## PROBLEM REQUIREMENTS
The records beneath should be printed exactly, and the pictures are to be left out.
======== RECORDS TO PROCESS
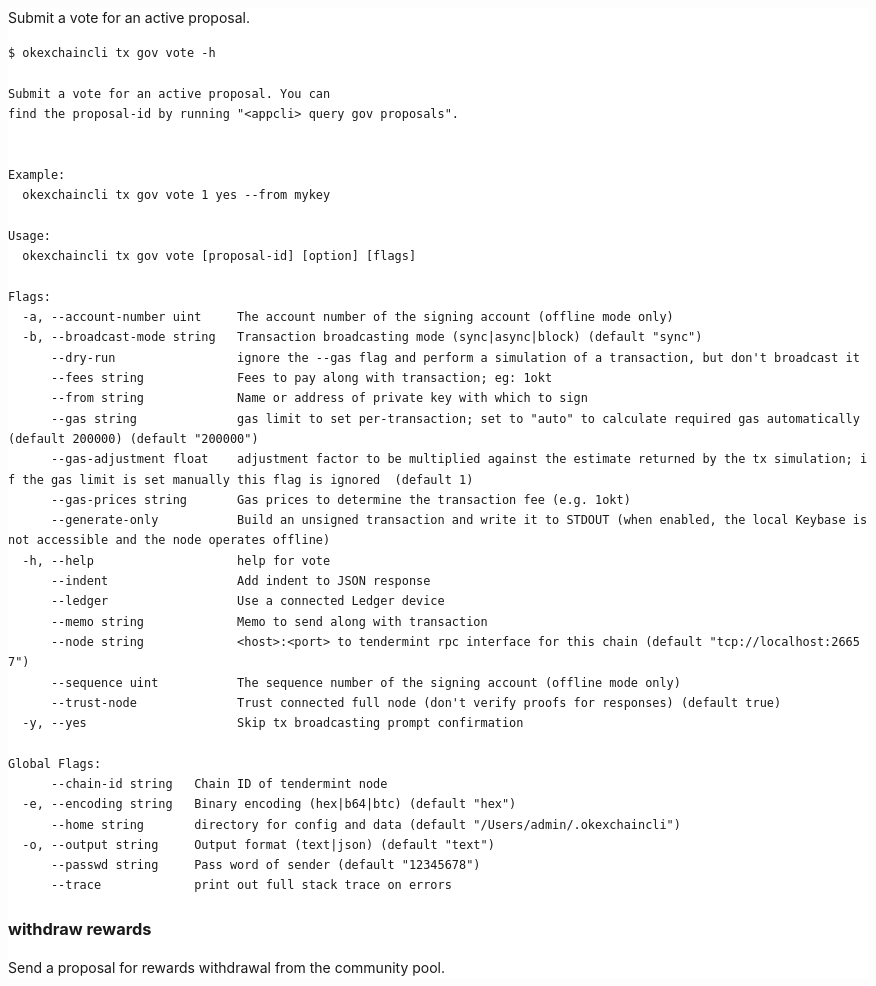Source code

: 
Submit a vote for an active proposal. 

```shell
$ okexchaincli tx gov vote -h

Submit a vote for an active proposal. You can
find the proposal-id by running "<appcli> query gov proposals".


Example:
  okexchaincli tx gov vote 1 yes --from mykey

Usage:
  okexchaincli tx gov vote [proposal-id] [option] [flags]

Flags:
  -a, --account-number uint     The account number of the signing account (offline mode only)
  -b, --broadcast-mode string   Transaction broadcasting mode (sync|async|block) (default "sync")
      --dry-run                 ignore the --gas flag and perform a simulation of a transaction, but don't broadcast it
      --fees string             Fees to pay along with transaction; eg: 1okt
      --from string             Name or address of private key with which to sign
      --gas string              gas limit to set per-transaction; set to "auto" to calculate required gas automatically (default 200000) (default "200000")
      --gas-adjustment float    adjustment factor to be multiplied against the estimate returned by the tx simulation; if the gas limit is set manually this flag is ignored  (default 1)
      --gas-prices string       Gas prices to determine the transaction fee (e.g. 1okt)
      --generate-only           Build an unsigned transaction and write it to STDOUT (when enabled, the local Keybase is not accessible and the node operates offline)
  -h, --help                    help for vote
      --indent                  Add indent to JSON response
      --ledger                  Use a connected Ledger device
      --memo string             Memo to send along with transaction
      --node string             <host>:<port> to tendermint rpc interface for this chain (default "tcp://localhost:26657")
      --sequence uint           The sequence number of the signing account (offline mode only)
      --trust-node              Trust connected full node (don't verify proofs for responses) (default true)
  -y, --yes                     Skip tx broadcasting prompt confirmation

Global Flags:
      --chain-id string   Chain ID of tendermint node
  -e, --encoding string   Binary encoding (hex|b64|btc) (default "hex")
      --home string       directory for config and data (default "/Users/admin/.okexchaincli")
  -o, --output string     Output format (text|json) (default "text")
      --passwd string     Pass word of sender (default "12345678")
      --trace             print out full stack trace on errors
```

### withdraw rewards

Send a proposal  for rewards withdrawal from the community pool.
================
## SOLUTION TO THIS EXERCISE
Source code

: 
Submit a vote for an active proposal. 

```shell
$ okexchaincli tx gov vote -h

Submit a vote for an active proposal. You can
find the proposal-id by running "<appcli> query gov proposals".


Example:
  okexchaincli tx gov vote 1 yes --from mykey

Usage:
  okexchaincli tx gov vote [proposal-id] [option] [flags]

Flags:
  -a, --account-number uint     The account number of the signing account (offline mode only)
  -b, --broadcast-mode string   Transaction broadcasting mode (sync|async|block) (default "sync")
      --dry-run                 ignore the --gas flag and perform a simulation of a transaction, but don't broadcast it
      --fees string             Fees to pay along with transaction; eg: 1okt
      --from string             Name or address of private key with which to sign
      --gas string              gas limit to set per-transaction; set to "auto" to calculate required gas automatically (default 200000) (default "200000")
      --gas-adjustment float    adjustment factor to be multiplied against the estimate returned by the tx simulation; if the gas limit is set manually this flag is ignored  (default 1)
      --gas-prices string       Gas prices to determine the transaction fee (e.g. 1okt)
      --generate-only           Build an unsigned transaction and write it to STDOUT (when enabled, the local Keybase is not accessible and the node operates offline)
  -h, --help                    help for vote
      --indent                  Add indent to JSON response
      --ledger                  Use a connected Ledger device
      --memo string             Memo to send along with transaction
      --node string             <host>:<port> to tendermint rpc interface for this chain (default "tcp://localhost:26657")
      --sequence uint           The sequence number of the signing account (offline mode only)
      --trust-node              Trust connected full node (don't verify proofs for responses) (default true)
  -y, --yes                     Skip tx broadcasting prompt confirmation

Global Flags:
      --chain-id string   Chain ID of tendermint node
  -e, --encoding string   Binary encoding (hex|b64|btc) (default "hex")
      --home string       directory for config and data (default "/Users/admin/.okexchaincli")
  -o, --output string     Output format (text|json) (default "text")
      --passwd string     Pass word of sender (default "12345678")
      --trace             print out full stack trace on errors
```

### withdraw rewards

Send a proposal  for rewards withdrawal from the community pool.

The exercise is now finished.